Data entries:
────
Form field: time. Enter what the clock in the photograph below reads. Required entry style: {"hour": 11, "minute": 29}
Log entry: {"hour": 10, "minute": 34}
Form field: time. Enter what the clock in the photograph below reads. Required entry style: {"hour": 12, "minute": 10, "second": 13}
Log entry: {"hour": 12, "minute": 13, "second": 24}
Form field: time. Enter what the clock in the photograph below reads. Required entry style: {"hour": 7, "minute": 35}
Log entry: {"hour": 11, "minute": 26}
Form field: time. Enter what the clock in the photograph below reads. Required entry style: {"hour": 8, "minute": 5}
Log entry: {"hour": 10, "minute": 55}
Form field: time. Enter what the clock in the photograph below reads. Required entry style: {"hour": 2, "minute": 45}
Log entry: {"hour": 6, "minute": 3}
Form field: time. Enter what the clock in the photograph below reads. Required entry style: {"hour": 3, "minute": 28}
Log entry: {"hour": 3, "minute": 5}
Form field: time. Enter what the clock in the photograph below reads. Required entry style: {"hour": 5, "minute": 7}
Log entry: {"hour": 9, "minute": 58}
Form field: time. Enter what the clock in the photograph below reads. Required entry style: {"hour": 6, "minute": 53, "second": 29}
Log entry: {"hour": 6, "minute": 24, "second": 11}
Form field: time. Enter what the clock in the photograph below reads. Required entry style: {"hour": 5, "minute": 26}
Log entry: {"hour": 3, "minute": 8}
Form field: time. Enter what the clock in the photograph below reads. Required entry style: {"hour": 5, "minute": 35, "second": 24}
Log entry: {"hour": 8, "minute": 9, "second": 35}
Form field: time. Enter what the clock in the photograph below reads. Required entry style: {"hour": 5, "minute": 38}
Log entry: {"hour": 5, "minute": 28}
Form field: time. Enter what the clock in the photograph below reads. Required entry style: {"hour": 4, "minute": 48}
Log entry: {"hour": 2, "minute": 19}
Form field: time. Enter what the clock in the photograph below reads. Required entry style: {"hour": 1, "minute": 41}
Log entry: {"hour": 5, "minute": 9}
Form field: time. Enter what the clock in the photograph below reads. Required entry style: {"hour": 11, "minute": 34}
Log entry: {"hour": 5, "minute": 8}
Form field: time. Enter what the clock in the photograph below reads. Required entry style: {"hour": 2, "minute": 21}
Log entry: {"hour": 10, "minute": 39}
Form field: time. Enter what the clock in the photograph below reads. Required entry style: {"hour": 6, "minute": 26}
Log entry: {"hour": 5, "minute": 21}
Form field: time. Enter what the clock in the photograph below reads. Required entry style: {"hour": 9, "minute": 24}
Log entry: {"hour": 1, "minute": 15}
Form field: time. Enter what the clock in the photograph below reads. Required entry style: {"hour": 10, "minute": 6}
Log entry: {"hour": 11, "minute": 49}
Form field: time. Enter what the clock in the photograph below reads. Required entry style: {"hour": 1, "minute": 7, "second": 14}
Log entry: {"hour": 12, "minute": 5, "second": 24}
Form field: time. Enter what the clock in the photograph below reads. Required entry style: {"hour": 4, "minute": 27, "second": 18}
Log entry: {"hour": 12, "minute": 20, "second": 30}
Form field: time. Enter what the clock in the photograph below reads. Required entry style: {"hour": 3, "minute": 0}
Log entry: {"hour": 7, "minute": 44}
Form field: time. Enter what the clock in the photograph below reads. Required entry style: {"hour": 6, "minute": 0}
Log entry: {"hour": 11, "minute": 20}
────
#### Job
Pull out every line of the material above that contains the string "second", copying each one unchanged.

#### Worked answer
Form field: time. Enter what the clock in the photograph below reads. Required entry style: {"hour": 12, "minute": 10, "second": 13}
Log entry: {"hour": 12, "minute": 13, "second": 24}
Form field: time. Enter what the clock in the photograph below reads. Required entry style: {"hour": 6, "minute": 53, "second": 29}
Log entry: {"hour": 6, "minute": 24, "second": 11}
Form field: time. Enter what the clock in the photograph below reads. Required entry style: {"hour": 5, "minute": 35, "second": 24}
Log entry: {"hour": 8, "minute": 9, "second": 35}
Form field: time. Enter what the clock in the photograph below reads. Required entry style: {"hour": 1, "minute": 7, "second": 14}
Log entry: {"hour": 12, "minute": 5, "second": 24}
Form field: time. Enter what the clock in the photograph below reads. Required entry style: {"hour": 4, "minute": 27, "second": 18}
Log entry: {"hour": 12, "minute": 20, "second": 30}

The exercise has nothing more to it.